■ **YOUR OBJECTIVE**
The lines to transcribe begin with the one containing "fx_px: 1856" and end with the last line below; reproduce them exactly, without the pictures.

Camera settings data
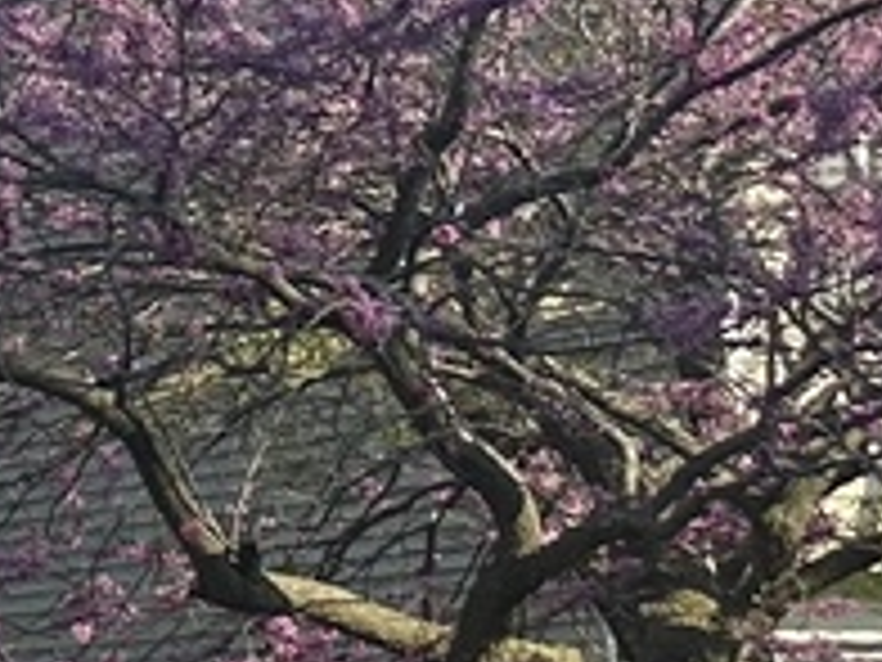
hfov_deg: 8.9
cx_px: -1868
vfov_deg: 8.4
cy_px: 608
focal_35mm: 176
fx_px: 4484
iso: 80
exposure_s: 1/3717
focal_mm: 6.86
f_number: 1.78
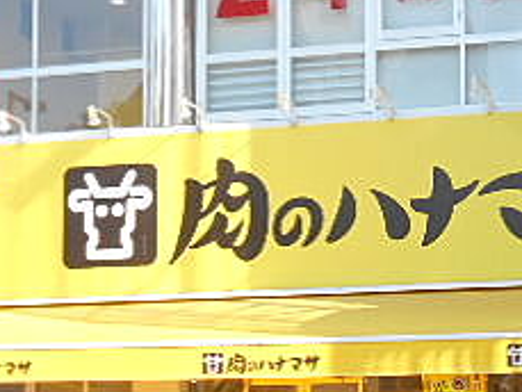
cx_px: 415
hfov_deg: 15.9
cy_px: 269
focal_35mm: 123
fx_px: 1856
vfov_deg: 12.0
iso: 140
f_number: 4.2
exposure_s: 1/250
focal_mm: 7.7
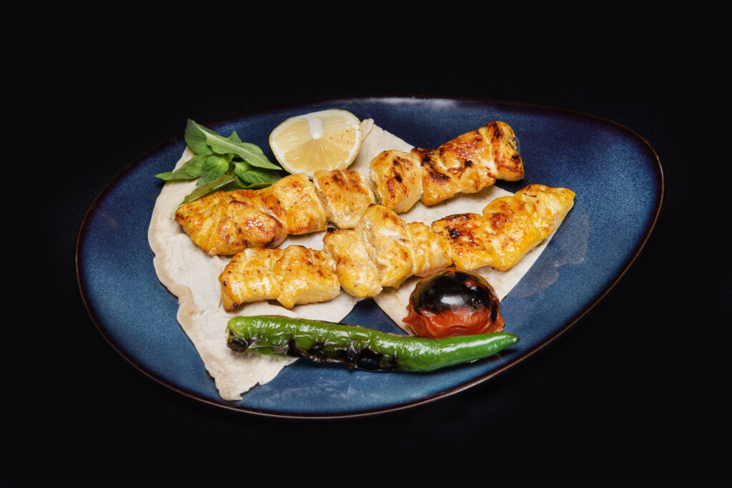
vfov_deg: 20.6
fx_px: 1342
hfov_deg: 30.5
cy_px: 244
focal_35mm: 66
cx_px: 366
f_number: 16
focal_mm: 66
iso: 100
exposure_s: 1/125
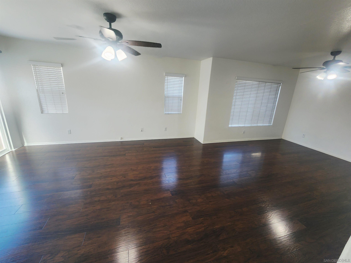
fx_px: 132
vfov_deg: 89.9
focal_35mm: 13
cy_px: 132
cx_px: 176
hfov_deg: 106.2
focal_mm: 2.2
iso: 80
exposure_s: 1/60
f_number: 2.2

■ **TASK OUTPUT**
fx_px: 1856
vfov_deg: 12.0
iso: 140
f_number: 4.2
exposure_s: 1/250
focal_mm: 7.7
vfov_deg: 20.6
fx_px: 1342
hfov_deg: 30.5
cy_px: 244
focal_35mm: 66
cx_px: 366
f_number: 16
focal_mm: 66
iso: 100
exposure_s: 1/125
fx_px: 132
vfov_deg: 89.9
focal_35mm: 13
cy_px: 132
cx_px: 176
hfov_deg: 106.2
focal_mm: 2.2
iso: 80
exposure_s: 1/60
f_number: 2.2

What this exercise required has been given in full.